C’est pour faire le point sur l'état de cette science et identifier ses tendances et enjeux que l’INSU a souhaité la réalisation d’un livre blanc sur les paléoclimats et paléoenvironne­ments. A ce titre, il a missionné Pascale Braconnot, alors chargée de mission Climat pour l’institut, pour coordonner ce travail. Cette dernière s’est appuyée sur un comité rassemblant des spécialistes couvrant les différentes facettes des thématiques « paléoclimats et paléoenvironnement » et plus largement sur une communauté de plus de 700 scientifiques.

A l’occasion de la sortie de ce livre, Guillaume Leduc, chercheur CNRS au CEREGE1 et secrétaire du comité, et Pascale Braconnot ont répondu à quelques questions sur cette discipline très dynamique et pleine de potentiel.

  • 1CNRS / Aix Marseille Université / Inrae / IRD

Paléoclimat et paléoenvironnement : qu’est-ce que c’est ?

Les termes paléoclimat et paléoenvironnement font référence à l'étude du climat et de l'environnement passés. Le comité a passé des heures à essayer de s’accorder pour dire si ce sont vraiment deux choses différentes. Ces deux sciences sont extrêmement liées, avec de constants allers-retours entre les deux domaines et leurs méthodes. En effet, les recherches en paléoclimat s’appuient sur des données issues de l’environnement, comme par exemple les pollens qui permettent de reconstruire la végétation et d’étudier le climat passé qui y est associé.

- _DONNÉES FOURNIES_:
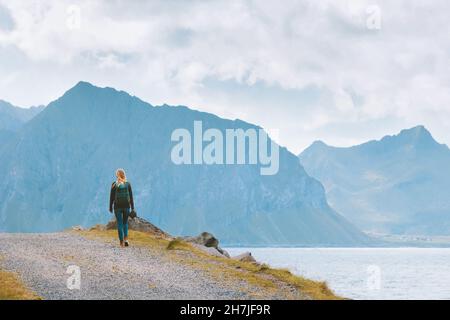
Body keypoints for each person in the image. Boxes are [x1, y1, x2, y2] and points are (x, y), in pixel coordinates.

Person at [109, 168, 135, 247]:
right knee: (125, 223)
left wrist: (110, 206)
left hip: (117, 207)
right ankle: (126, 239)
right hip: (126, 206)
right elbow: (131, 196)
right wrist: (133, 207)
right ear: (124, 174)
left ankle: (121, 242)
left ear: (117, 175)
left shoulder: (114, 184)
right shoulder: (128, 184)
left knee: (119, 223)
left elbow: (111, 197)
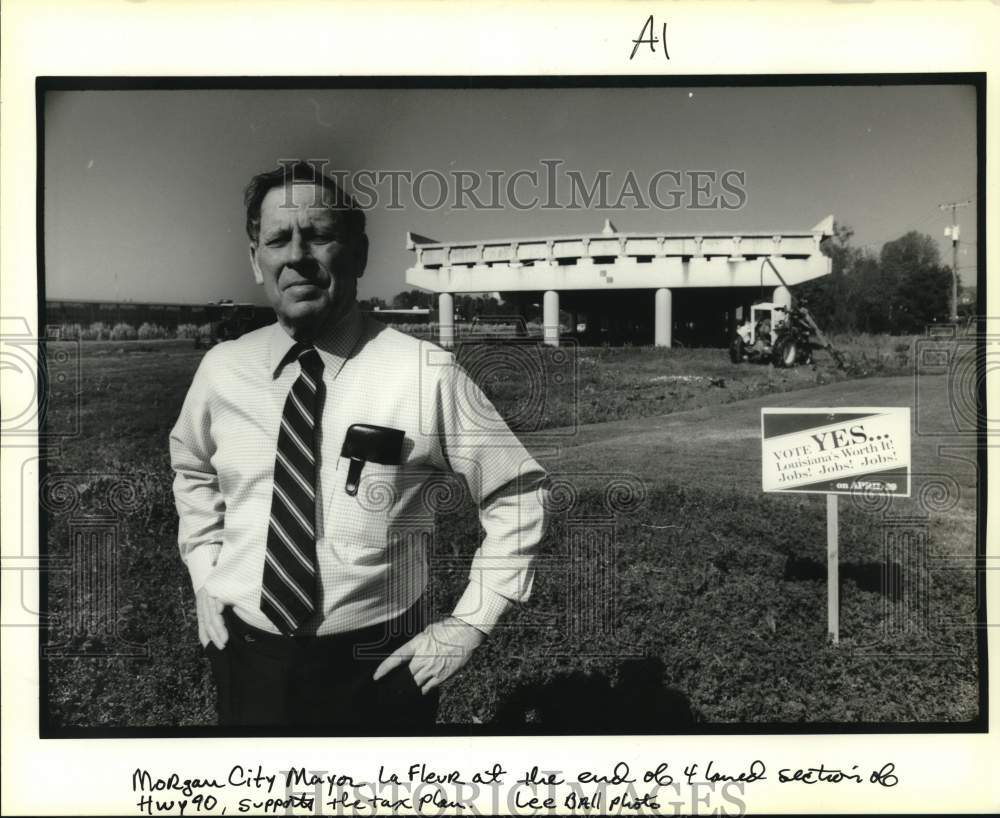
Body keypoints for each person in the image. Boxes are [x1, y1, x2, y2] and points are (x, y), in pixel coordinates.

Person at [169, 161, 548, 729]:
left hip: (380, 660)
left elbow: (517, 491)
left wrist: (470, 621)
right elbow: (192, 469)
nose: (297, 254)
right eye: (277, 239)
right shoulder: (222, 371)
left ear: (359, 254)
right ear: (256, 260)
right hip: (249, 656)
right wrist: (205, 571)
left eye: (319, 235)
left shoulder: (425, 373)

* * *

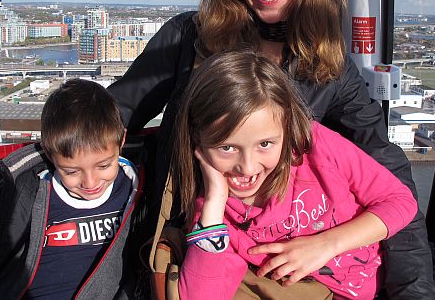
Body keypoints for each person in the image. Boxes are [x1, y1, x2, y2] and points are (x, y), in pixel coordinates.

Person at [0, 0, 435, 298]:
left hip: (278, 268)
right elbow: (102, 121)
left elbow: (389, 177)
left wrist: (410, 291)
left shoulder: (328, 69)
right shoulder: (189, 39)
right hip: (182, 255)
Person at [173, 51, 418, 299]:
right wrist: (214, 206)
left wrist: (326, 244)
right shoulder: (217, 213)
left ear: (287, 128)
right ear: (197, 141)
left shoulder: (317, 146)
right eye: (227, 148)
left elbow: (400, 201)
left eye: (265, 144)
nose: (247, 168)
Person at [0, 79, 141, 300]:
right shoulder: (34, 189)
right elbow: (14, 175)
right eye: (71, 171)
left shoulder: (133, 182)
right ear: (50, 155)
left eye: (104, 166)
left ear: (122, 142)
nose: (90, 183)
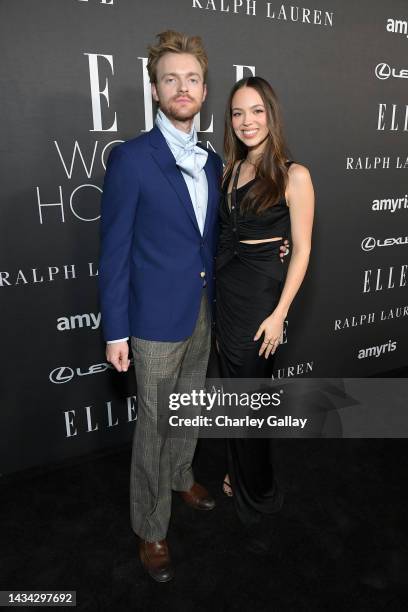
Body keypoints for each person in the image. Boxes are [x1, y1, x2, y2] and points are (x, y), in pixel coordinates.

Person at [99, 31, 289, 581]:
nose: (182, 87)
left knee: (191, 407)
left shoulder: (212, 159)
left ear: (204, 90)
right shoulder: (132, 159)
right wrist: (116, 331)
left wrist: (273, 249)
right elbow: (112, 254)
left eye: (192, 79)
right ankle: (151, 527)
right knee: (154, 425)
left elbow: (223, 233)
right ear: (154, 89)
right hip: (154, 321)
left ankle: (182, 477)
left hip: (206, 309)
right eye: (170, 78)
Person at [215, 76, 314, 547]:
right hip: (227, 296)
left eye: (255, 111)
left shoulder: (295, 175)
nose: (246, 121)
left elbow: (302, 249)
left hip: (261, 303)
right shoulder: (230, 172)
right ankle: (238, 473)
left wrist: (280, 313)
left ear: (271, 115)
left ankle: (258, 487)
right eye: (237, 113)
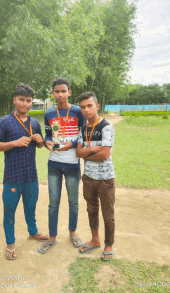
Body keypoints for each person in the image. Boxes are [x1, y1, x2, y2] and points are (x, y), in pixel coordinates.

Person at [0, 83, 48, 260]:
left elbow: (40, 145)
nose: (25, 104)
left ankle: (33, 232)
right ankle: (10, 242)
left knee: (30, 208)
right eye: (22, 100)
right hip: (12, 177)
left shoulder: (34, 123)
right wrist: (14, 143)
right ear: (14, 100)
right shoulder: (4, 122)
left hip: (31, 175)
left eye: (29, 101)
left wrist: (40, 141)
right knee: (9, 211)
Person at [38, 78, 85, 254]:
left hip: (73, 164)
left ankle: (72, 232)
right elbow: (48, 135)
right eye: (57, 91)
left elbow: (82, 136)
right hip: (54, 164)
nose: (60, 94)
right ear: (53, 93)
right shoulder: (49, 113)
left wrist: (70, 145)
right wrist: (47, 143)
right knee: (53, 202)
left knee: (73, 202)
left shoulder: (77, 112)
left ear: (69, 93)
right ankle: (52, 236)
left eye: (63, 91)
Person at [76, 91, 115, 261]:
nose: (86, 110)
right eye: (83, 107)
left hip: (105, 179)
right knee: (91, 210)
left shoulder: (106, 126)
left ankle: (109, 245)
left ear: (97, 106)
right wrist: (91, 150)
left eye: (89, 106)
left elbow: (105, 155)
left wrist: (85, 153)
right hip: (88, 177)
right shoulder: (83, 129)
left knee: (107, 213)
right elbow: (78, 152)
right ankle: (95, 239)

---

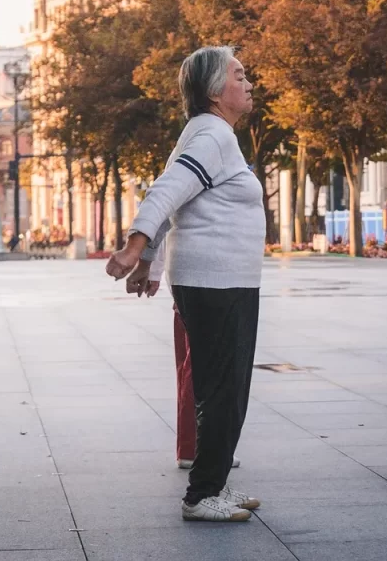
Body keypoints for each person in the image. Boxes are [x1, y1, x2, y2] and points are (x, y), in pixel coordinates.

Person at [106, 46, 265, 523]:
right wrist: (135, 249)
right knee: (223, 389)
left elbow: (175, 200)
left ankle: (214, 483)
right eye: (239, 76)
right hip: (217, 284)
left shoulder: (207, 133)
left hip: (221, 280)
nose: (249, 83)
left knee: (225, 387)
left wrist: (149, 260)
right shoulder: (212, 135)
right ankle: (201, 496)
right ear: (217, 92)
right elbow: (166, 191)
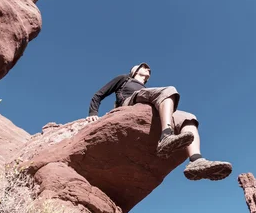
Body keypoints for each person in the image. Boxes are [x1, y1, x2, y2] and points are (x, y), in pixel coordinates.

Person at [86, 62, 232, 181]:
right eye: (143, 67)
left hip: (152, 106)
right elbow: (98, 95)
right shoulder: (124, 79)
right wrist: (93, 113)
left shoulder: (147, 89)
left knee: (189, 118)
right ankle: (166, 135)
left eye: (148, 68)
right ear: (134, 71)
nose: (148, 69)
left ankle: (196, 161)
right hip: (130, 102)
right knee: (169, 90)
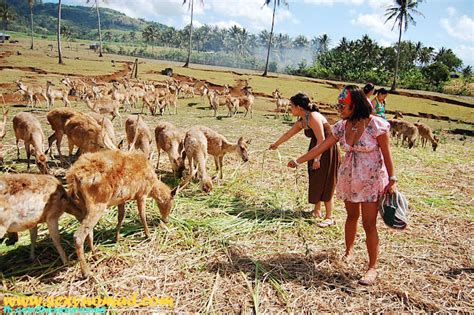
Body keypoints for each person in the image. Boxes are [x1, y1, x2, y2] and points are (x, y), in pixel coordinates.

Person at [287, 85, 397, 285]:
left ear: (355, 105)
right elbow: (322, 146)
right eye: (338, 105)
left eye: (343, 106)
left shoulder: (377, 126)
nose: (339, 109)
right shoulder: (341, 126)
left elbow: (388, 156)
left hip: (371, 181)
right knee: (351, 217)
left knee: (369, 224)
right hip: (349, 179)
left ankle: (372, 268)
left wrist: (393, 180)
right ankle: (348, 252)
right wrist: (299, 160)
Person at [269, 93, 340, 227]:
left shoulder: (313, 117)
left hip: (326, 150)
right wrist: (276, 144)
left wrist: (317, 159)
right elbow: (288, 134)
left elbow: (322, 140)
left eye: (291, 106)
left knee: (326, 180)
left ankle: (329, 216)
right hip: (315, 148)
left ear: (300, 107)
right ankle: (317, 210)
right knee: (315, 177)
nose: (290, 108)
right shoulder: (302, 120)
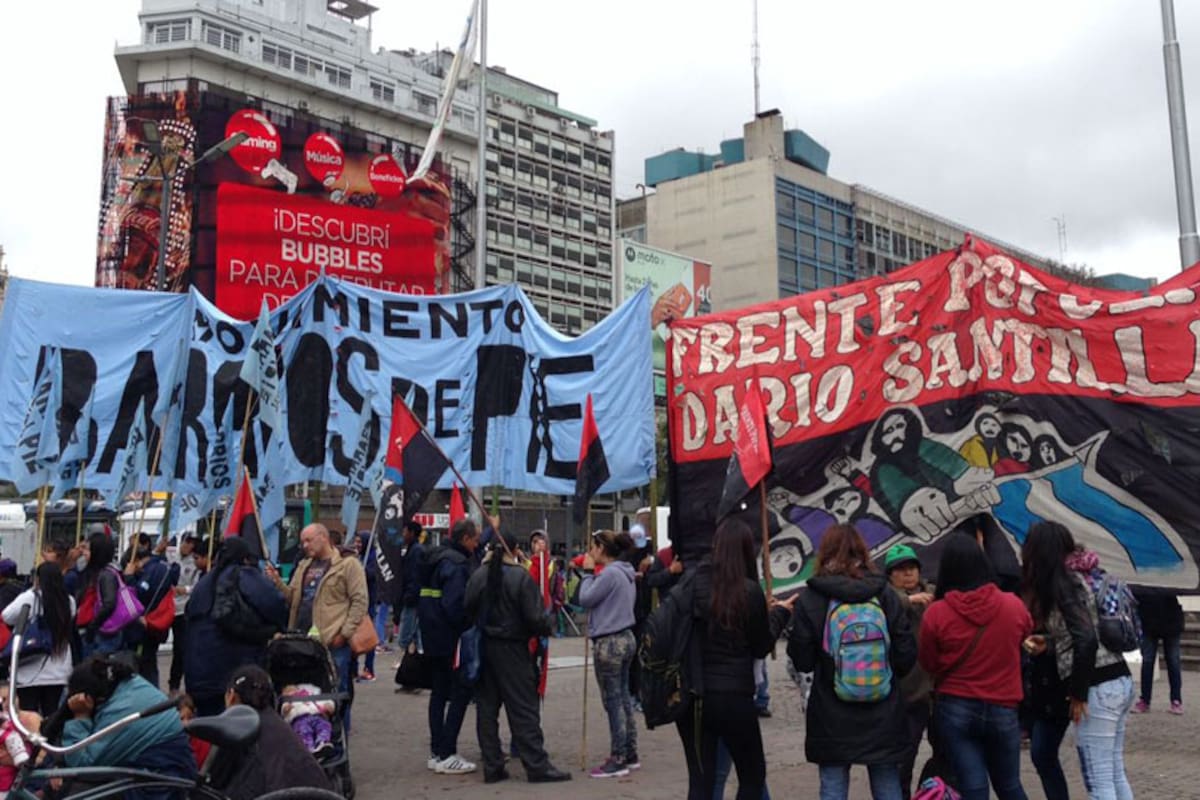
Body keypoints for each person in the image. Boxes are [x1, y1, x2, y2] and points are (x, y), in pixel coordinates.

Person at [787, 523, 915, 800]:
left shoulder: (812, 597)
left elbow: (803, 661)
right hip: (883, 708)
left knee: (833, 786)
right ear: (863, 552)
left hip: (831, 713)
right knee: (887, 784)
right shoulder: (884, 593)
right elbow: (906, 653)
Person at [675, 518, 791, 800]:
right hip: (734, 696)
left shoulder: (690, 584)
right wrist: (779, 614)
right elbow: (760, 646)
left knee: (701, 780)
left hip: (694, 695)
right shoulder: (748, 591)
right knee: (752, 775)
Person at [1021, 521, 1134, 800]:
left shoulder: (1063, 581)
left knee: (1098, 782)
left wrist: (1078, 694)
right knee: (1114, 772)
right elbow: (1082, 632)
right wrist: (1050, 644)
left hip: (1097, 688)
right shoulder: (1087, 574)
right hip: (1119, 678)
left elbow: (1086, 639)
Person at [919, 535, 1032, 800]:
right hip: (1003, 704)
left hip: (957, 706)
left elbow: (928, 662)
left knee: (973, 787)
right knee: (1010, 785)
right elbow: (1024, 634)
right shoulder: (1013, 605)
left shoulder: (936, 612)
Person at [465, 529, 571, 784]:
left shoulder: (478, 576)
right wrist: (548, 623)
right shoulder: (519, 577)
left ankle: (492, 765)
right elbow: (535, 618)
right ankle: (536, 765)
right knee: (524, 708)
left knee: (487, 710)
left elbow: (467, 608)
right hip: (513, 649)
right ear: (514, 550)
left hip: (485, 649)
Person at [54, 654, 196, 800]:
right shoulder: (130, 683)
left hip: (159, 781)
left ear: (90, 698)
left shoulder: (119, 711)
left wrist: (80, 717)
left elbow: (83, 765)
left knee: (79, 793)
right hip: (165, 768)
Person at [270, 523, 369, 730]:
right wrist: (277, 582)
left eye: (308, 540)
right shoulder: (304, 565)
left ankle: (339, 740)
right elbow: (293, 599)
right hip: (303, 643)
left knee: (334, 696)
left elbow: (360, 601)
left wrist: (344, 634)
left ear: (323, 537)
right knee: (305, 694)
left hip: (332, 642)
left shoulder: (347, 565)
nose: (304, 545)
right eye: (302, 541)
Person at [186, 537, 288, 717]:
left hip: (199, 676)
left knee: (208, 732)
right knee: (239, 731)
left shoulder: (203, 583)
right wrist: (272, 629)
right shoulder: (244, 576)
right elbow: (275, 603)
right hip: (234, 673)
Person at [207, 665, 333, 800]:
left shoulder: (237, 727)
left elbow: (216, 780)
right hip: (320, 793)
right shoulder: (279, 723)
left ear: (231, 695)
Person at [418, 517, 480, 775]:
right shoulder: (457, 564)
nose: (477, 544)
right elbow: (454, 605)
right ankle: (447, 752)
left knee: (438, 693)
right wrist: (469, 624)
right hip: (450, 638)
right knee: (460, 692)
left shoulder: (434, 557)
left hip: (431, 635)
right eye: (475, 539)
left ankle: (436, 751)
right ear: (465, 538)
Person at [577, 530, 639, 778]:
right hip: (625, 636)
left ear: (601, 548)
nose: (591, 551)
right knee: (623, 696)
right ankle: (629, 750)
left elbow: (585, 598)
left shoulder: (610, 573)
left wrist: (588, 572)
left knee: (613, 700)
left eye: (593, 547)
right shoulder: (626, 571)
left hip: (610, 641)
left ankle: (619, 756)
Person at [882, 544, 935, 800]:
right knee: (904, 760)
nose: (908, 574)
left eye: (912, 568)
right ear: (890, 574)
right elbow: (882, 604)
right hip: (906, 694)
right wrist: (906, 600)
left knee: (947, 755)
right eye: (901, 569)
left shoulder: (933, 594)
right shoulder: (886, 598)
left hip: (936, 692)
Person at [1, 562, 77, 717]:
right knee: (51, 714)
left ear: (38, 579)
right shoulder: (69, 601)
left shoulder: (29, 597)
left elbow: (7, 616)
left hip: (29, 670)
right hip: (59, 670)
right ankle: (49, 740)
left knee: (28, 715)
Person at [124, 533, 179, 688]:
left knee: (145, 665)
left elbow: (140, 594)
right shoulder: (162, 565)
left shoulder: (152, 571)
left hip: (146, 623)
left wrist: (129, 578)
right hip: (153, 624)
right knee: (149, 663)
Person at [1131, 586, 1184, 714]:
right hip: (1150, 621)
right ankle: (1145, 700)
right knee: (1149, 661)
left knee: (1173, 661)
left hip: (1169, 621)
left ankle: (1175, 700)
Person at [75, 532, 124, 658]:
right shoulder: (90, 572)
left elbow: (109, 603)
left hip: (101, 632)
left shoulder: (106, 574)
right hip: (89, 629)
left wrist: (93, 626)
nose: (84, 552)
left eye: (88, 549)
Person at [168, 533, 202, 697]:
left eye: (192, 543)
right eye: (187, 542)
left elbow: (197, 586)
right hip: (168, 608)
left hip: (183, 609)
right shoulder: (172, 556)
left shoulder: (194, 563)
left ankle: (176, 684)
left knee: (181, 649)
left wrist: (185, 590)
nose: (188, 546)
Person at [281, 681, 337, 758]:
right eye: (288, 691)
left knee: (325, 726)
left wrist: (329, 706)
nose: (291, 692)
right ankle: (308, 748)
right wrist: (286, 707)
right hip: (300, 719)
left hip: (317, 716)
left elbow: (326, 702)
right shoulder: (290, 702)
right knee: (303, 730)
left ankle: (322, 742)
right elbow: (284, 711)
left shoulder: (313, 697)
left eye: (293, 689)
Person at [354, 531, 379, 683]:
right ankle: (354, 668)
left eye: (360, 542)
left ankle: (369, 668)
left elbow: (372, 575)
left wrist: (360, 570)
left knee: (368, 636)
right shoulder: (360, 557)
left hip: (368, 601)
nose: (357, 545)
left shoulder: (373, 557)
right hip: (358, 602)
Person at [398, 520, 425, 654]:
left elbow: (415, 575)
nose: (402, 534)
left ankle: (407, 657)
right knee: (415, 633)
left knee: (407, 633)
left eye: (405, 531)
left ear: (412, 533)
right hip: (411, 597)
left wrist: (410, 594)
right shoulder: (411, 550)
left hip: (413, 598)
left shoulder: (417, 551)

- _EXERCICES À TRAITER_:
A - D’après le texte sur les paléoclimats, de combien de scientifiques se composait la communauté sur laquelle s’est appuyée la coordinatrice du livre blanc ?
B - Indiquez si chacune des affirmations suivantes concorde avec le texte sur les paléoclimats, en répondant par oui ou par non et en citant les mots décisifs du texte : (i) Pascale Braconnot était chargée de mission Climat pour l’INSU ; (ii) Guillaume Leduc préside le comité ; (iii) les pollens servent à reconstruire la végétation.
C - Rédigez la suite du texte sur les paléoclimats et paléoenvironnements, en reprenant juste après sa dernière phrase.

- _RÉPONSES ATTENDUES_:
A - Plus de 700 scientifiques.

B -
(i) Oui : « alors chargée de mission Climat pour l’institut ».
(ii) Non : « secrétaire du comité ».
(iii) Oui : « les pollens qui permettent de reconstruire la végétation ».

C -
Il n'y a pas de limite stricte pour définir quand commence la période paléo :  Dès qu’on peut parler de climat et d’environnement dans l’histoire de la Terre, et dans la mesure où l’objectif des études menées est bien d’améliorer notre connaissance sur ces sujets, alors les recherches sont éligibles à l’appellation « paléo ». Cela, même si les méthodes ne sont pas exactement les mêmes selon les périodes et les échelles de temps étudiées. En somme, la paléo c’est l’étude de ce qu’il reste du passé, son héritage qui est encore visible dans les paysages, comme un affleurement de sédiments par exemple. Passé et présent sont en effet liés : on sait, par exemple, que les basses températures du petit âge glaciaire sont encore perceptibles dans les eaux profondes du Pacifique. Il faudra encore quelques siècles avant que l'on ne ressente pleinement le réchauffement actuel à cet endroit alors qu’il est nettement ressenti ailleurs. Les échelles de temps à considérer quand on regarde le passé de notre planète varient selon qu’on étudie l'océan ou l'atmosphère. C’est pour cela qu’il ne peut y avoir de définition stricte de la période à étudier en paléo.

Dead horse point, Permien-Trias de l'Utah, USA, S. Bourquin
Dead horse point, Permien-Trias de l'Utah, USAS. Bourquin

Ces réflexions nous ont amenés à une autre question : faut-il inclure les études autour de l’humain dans la paléo ? L’humain agit sur les forçages climatiques et modifie l’environnement : on pense bien-sûr à l’augmentation des gaz à effet de serre, mais bien avant l’ère industrielle, les métaux lourds ont commencé à perturber l’environnement avec la production d’outils, la déforestation a modifié l’albédo. On a finalement des traces paléo de l’activité humaine depuis la sédentarisation de l’Homme.

Nous avons donc convenu que ces études faisaient partie du paléo à condition qu’il y ait un lien direct avec le climat ou l’environnement : par exemple, l’humain qui utilise les ressources naturelles, l’humain qui impacte le climat…



À quoi servent les recherches « paléo » ?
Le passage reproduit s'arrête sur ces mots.